David WONG  Daisuke DEGUCHI  Ichiro IDE  Hiroshi MURASE  

Publication
IEICE TRANSACTIONS on Fundamentals of Electronics, Communications and Computer Sciences   Vol.E100-A   No.2   pp.702-713
Publication Date: 2017/02/01
Online ISSN: 1745-1337
Type of Manuscript: PAPER
Category: Vision
Keyword: 
ego-localization,  monocular vision,  feature scale,  

Full Text: PDF(8MB)
>>Buy this Article


Summary: 
Advances in intelligent vehicle systems have led to modern automobiles being able to aid drivers with tasks such as lane following and automatic braking. Such automated driving tasks increasingly require reliable ego-localization. Although there is a large number of sensors that can be employed for this purpose, the use of a single camera still remains one of the most appealing, but also one of the most challenging.
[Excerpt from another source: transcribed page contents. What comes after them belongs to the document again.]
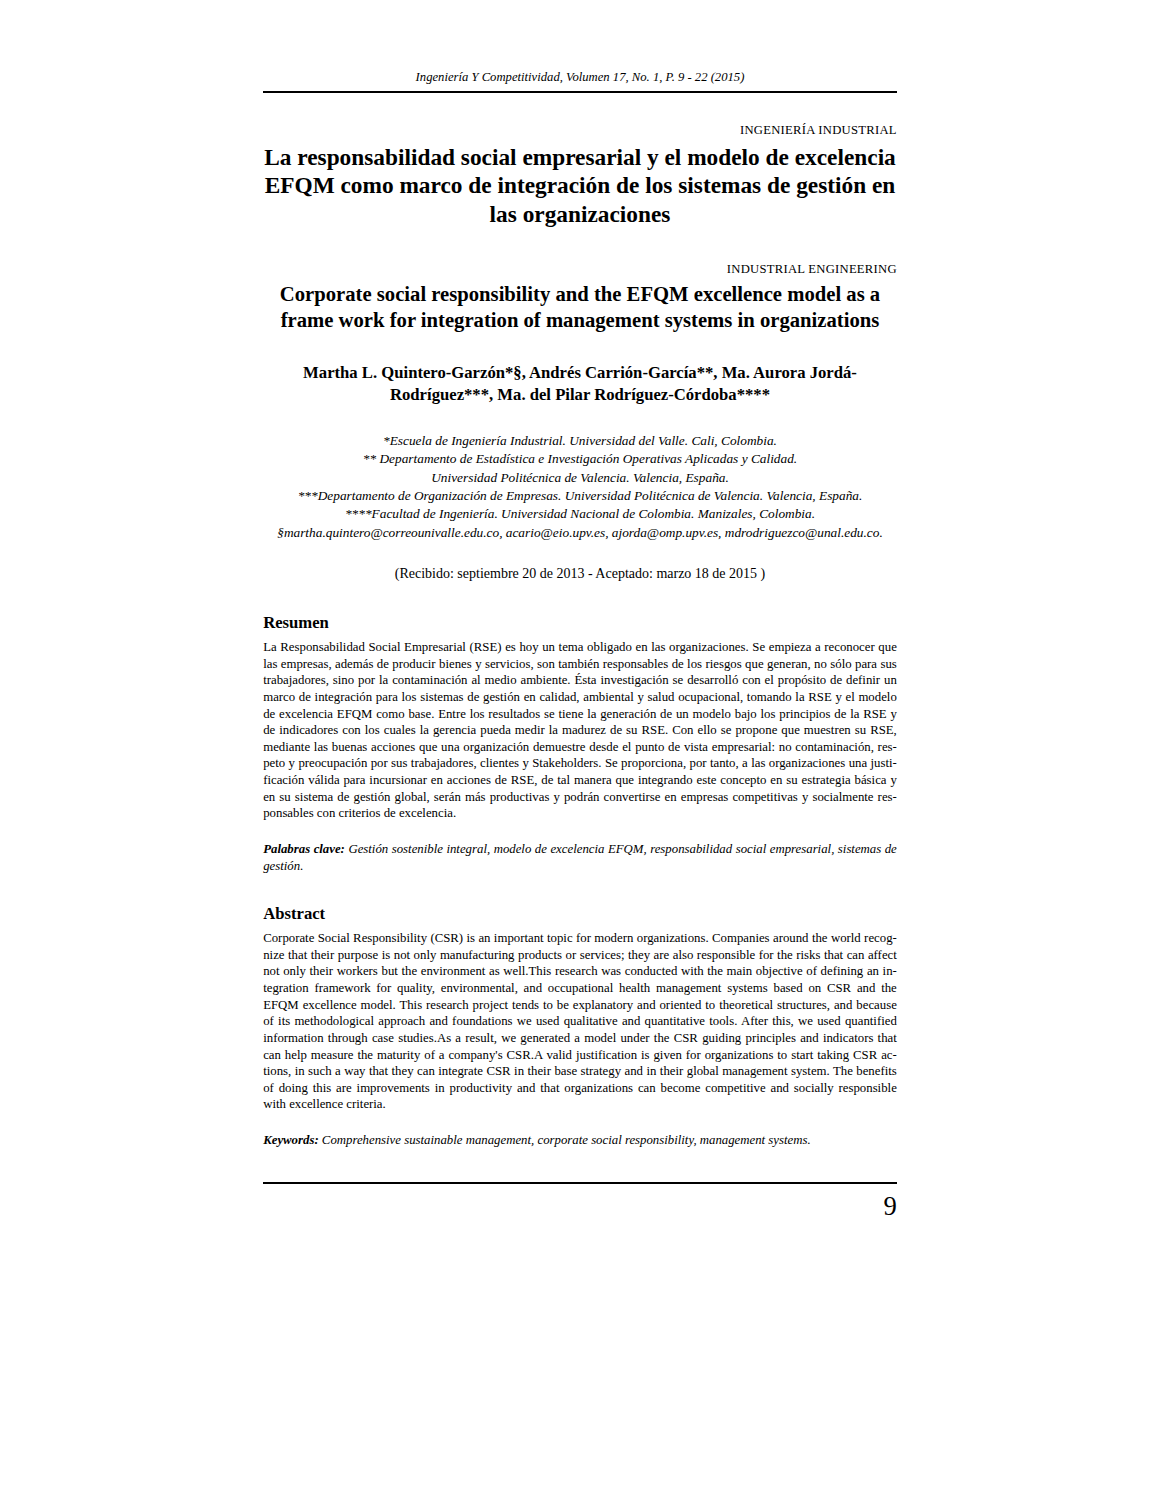Ingeniería Y Competitividad, Volumen 17, No. 1, P. 9 - 22 (2015)
INGENIERÍA INDUSTRIAL
La responsabilidad social empresarial y el modelo de excelencia EFQM como marco de integración de los sistemas de gestión en las organizaciones
INDUSTRIAL ENGINEERING
Corporate social responsibility and the EFQM excellence model as a frame work for integration of management systems in organizations
Martha L. Quintero-Garzón*§, Andrés Carrión-García**, Ma. Aurora Jordá-Rodríguez***, Ma. del Pilar Rodríguez-Córdoba****
*Escuela de Ingeniería Industrial. Universidad del Valle. Cali, Colombia.
** Departamento de Estadística e Investigación Operativas Aplicadas y Calidad.
Universidad Politécnica de Valencia. Valencia, España.
***Departamento de Organización de Empresas. Universidad Politécnica de Valencia. Valencia, España.
****Facultad de Ingeniería. Universidad Nacional de Colombia. Manizales, Colombia.
§martha.quintero@correounivalle.edu.co, acario@eio.upv.es, ajorda@omp.upv.es, mdrodriguezco@unal.edu.co.
(Recibido: septiembre 20 de 2013 - Aceptado: marzo 18 de 2015 )
Resumen
La Responsabilidad Social Empresarial (RSE) es hoy un tema obligado en las organizaciones. Se empieza a reconocer que las empresas, además de producir bienes y servicios, son también responsables de los riesgos que generan, no sólo para sus trabajadores, sino por la contaminación al medio ambiente. Ésta investigación se desarrolló con el propósito de definir un marco de integración para los sistemas de gestión en calidad, ambiental y salud ocupacional, tomando la RSE y el modelo de excelencia EFQM como base. Entre los resultados se tiene la generación de un modelo bajo los principios de la RSE y de indicadores con los cuales la gerencia pueda medir la madurez de su RSE. Con ello se propone que muestren su RSE, mediante las buenas acciones que una organización demuestre desde el punto de vista empresarial: no contaminación, respeto y preocupación por sus trabajadores, clientes y Stakeholders. Se proporciona, por tanto, a las organizaciones una justificación válida para incursionar en acciones de RSE, de tal manera que integrando este concepto en su estrategia básica y en su sistema de gestión global, serán más productivas y podrán convertirse en empresas competitivas y socialmente responsables con criterios de excelencia.
Palabras clave: Gestión sostenible integral, modelo de excelencia EFQM, responsabilidad social empresarial, sistemas de gestión.
Abstract
Corporate Social Responsibility (CSR) is an important topic for modern organizations. Companies around the world recognize that their purpose is not only manufacturing products or services; they are also responsible for the risks that can affect not only their workers but the environment as well.This research was conducted with the main objective of defining an integration framework for quality, environmental, and occupational health management systems based on CSR and the EFQM excellence model. This research project tends to be explanatory and oriented to theoretical structures, and because of its methodological approach and foundations we used qualitative and quantitative tools. After this, we used quantified information through case studies.As a result, we generated a model under the CSR guiding principles and indicators that can help measure the maturity of a company's CSR.A valid justification is given for organizations to start taking CSR actions, in such a way that they can integrate CSR in their base strategy and in their global management system. The benefits of doing this are improvements in productivity and that organizations can become competitive and socially responsible with excellence criteria.
Keywords: Comprehensive sustainable management, corporate social responsibility, management systems.
9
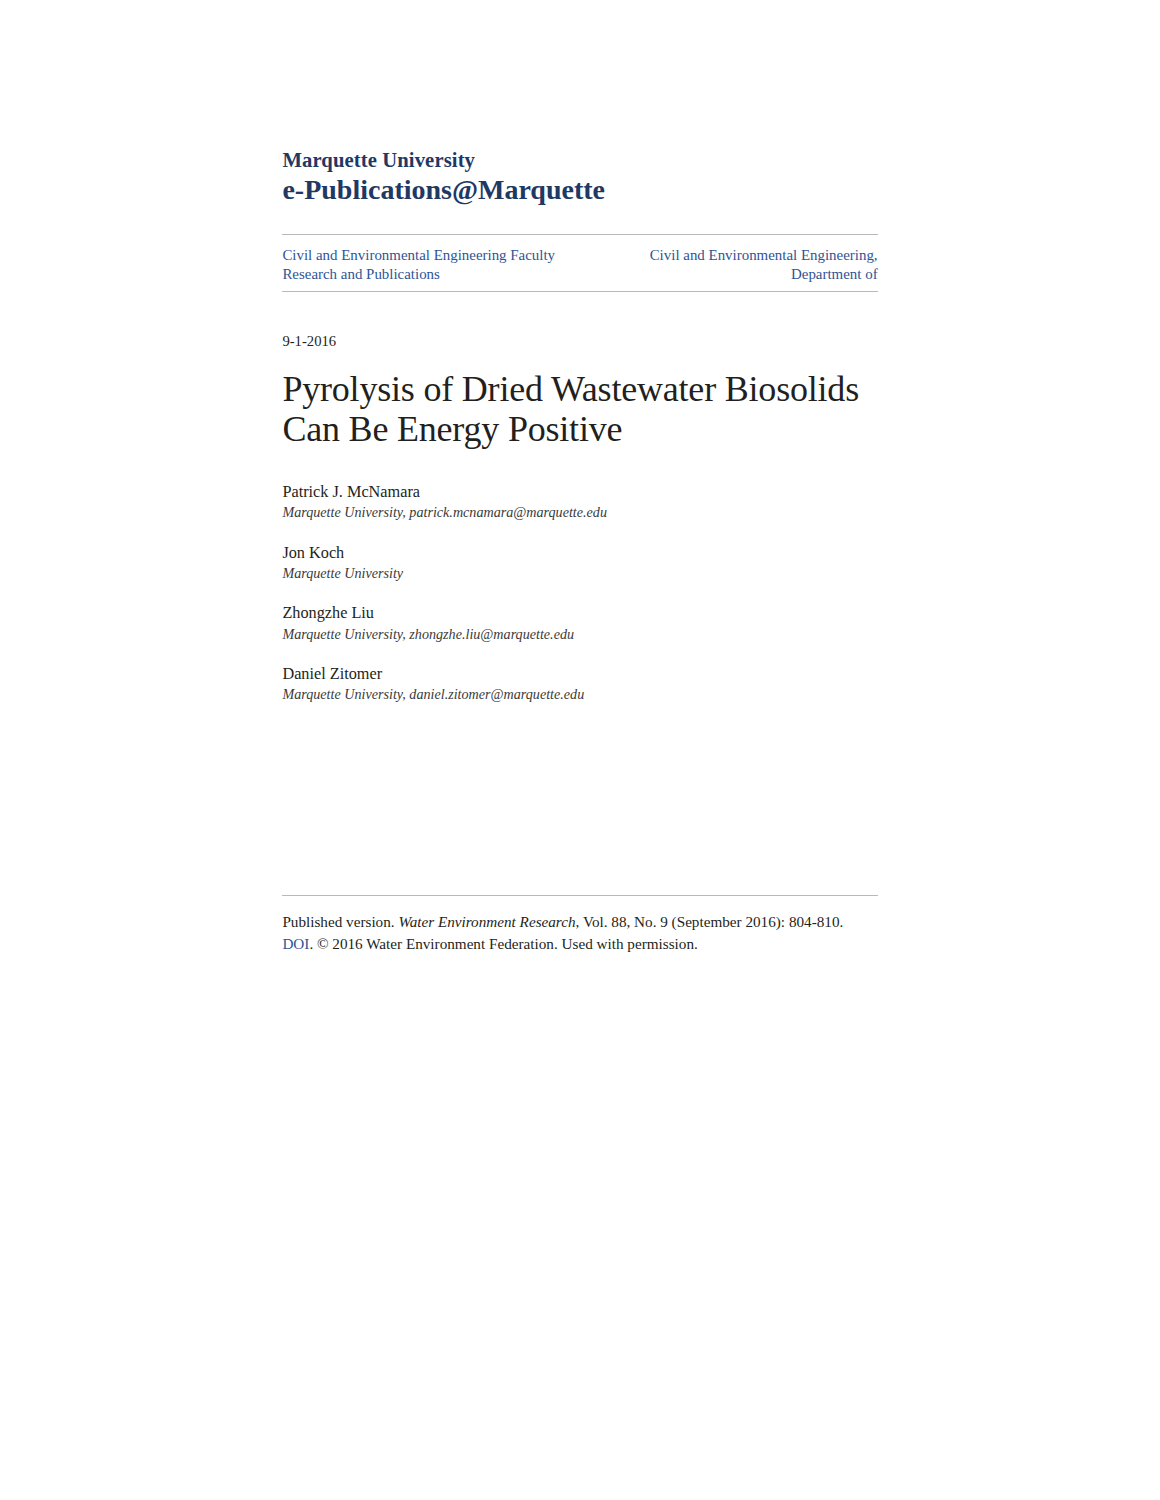Marquette University
e-Publications@Marquette
Civil and Environmental Engineering Faculty Research and Publications
Civil and Environmental Engineering, Department of
9-1-2016
Pyrolysis of Dried Wastewater Biosolids Can Be Energy Positive
Patrick J. McNamara Marquette University, patrick.mcnamara@marquette.edu
Jon Koch Marquette University
Zhongzhe Liu Marquette University, zhongzhe.liu@marquette.edu
Daniel Zitomer Marquette University, daniel.zitomer@marquette.edu
Published version. Water Environment Research, Vol. 88, No. 9 (September 2016): 804-810. DOI. © 2016 Water Environment Federation. Used with permission.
GPS localization in urban environments may not be reliable enough for automated driving systems, and various combinations of range sensors and inertial navigation systems are often too complex and expensive for a consumer setup. Therefore accurate localization with a single camera is a desirable goal. In this paper we propose a method for vehicle localization using images captured from a single vehicle-mounted camera and a pre-constructed database. Image feature points are extracted, but the calculation of camera poses is not required — instead we make use of the feature points' scale. For image feature-based localization methods, matching of many features against candidate database images is time consuming, and database sizes can become large. Therefore, here we propose a method that constructs a database with pre-matched features of known good scale stability. This limits the number of unused and incorrectly matched features, and allows recording of the database scales into “tracklets”. These “Feature scale tracklets” are used for fast image match voting based on scale comparison with corresponding query image features. This process reduces the number of image-to-image matching iterations that need to be performed while improving the localization stability. We also present an analysis of the system performance using a dataset with high accuracy ground truth. We demonstrate robust vehicle positioning even in challenging lane change and real traffic situations.